An Improved Parametric Model for the Design of Virtual Acoustics and its Applications

In this thesis, a parametric model for the design of virtual acoustics was developed. Conventional perceptual approaches typically employ two rendering blocks for modeling the early reflections and the late reverberation. In our approach, a third rendering block was introduced for the higher-order reflections. The unobtrusive and pleasant acoustics, which are produced by the proposed model, are due to the consistency between the three rendering blocks. Consistency is accomplished, because all three blocks use the same input parameters, namely the size of the simulated shoebox room, the frequency-dependent reverberation time, and the echo density profile. Detailed physical parameters, which are required for the subsequent rendering of the sound field, are derived directly from the three given input parameters. As such, our new approach is significantly different from the conventional methods, since it does not purely simulate an acoustic scenario but because it aims to perceptually synthesize the acoustic scenario.

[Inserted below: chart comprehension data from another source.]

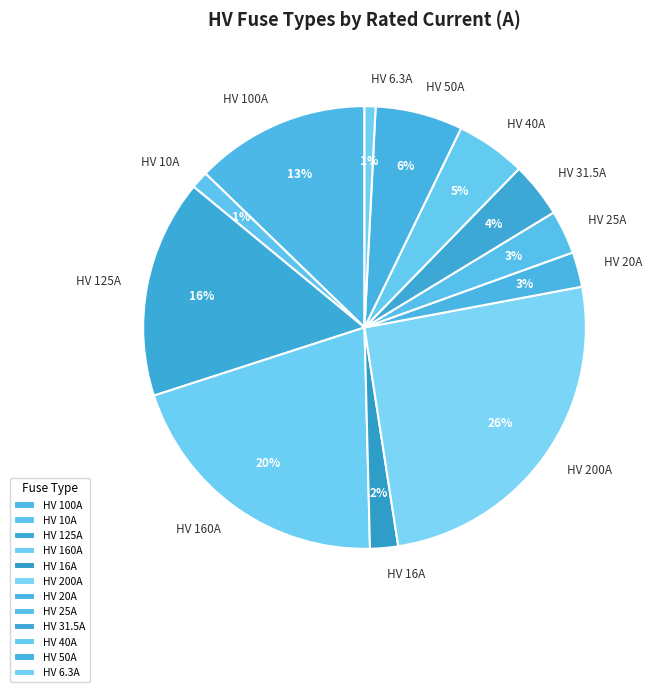

To the nearest percent, what is the average slice percentage?

8%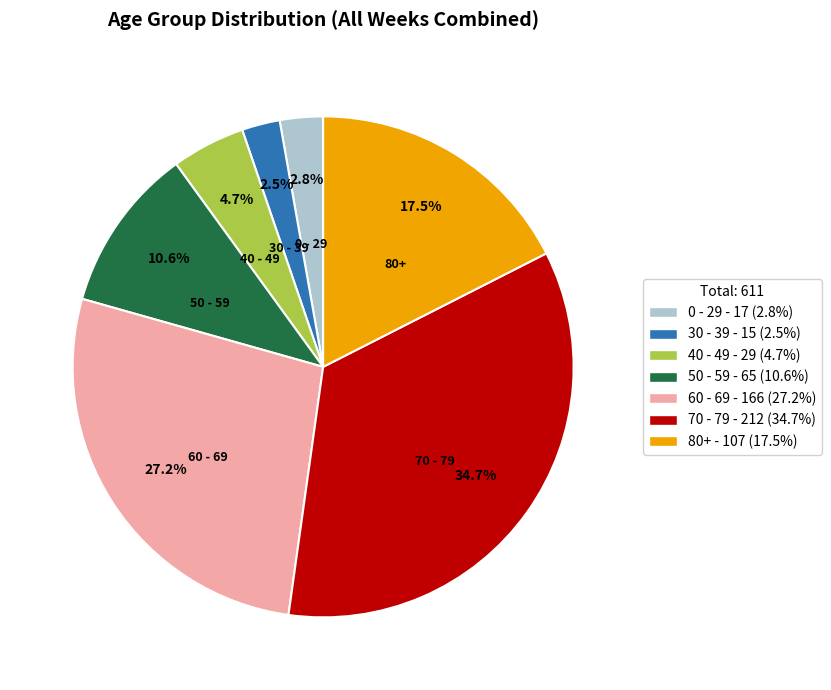

Which category has the biggest portion of the pie?

70 - 79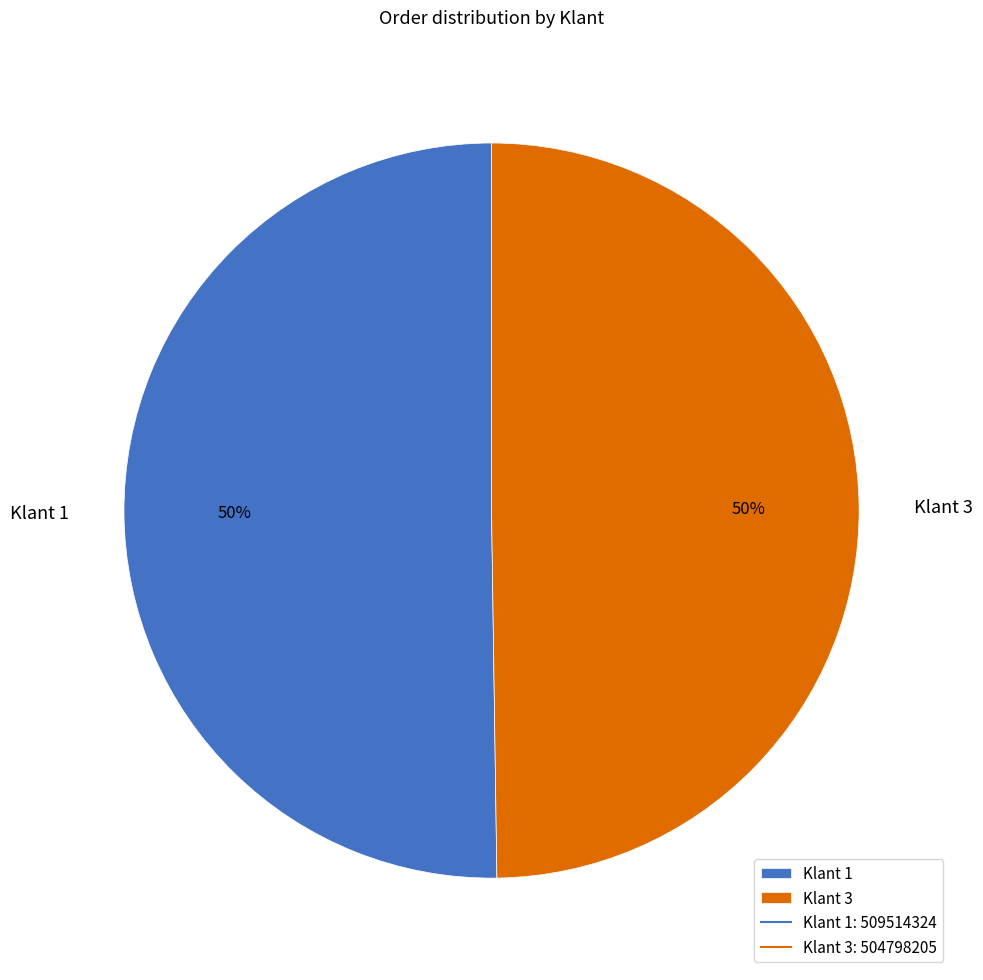

Combined, do Klant 3 and Klant 1 account for over 50%?

Yes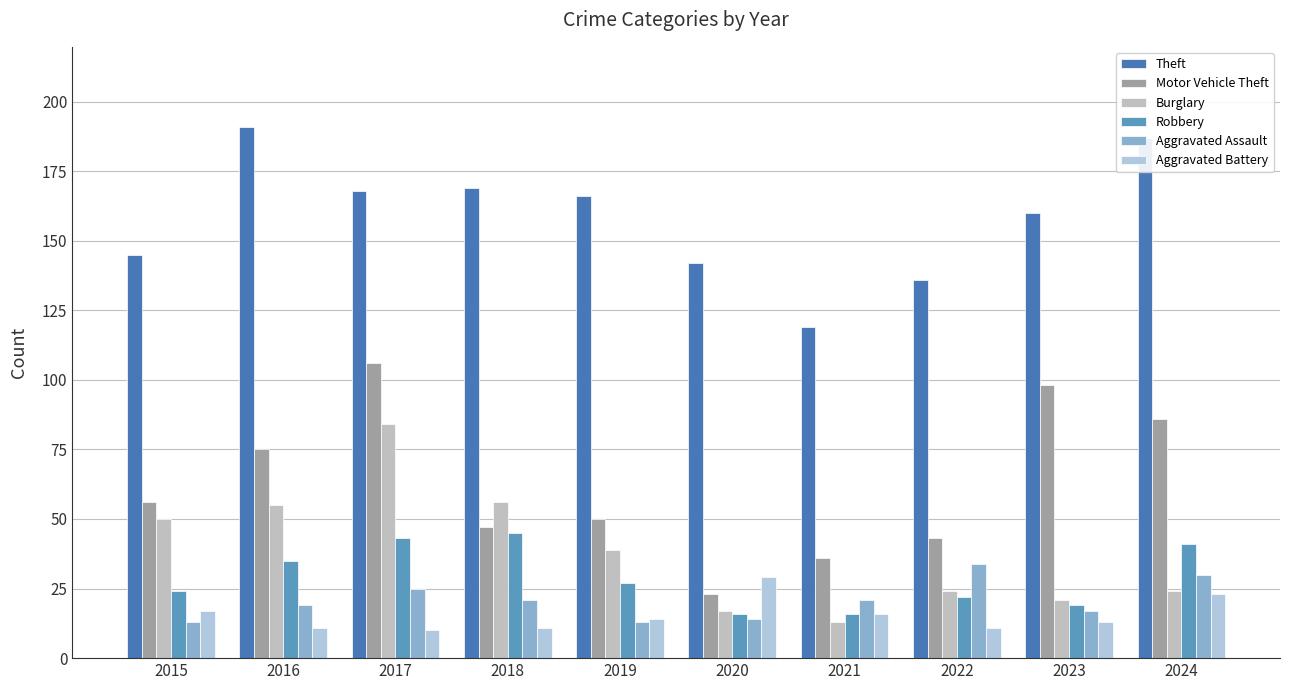

How many bars are there in total?

60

With the same increasing density of reflections and processed with the same filters, the synthesized early reflections and the higher-order reflections produce a very consistent auditory impression. While both rendering blocks are realized by means of an image source model, they differ in one aspect: the positions of the higher-order image sources are randomized and do not depend on the current position of the sound source. This does not only avoid unpleasant coloration, but also yields a smooth transition between early reflections and late reverberation due to its statistical properties. An optimal temporal alignment of the late reverberation tail and the simulated specular reflections is achieved by a novel combination strategy.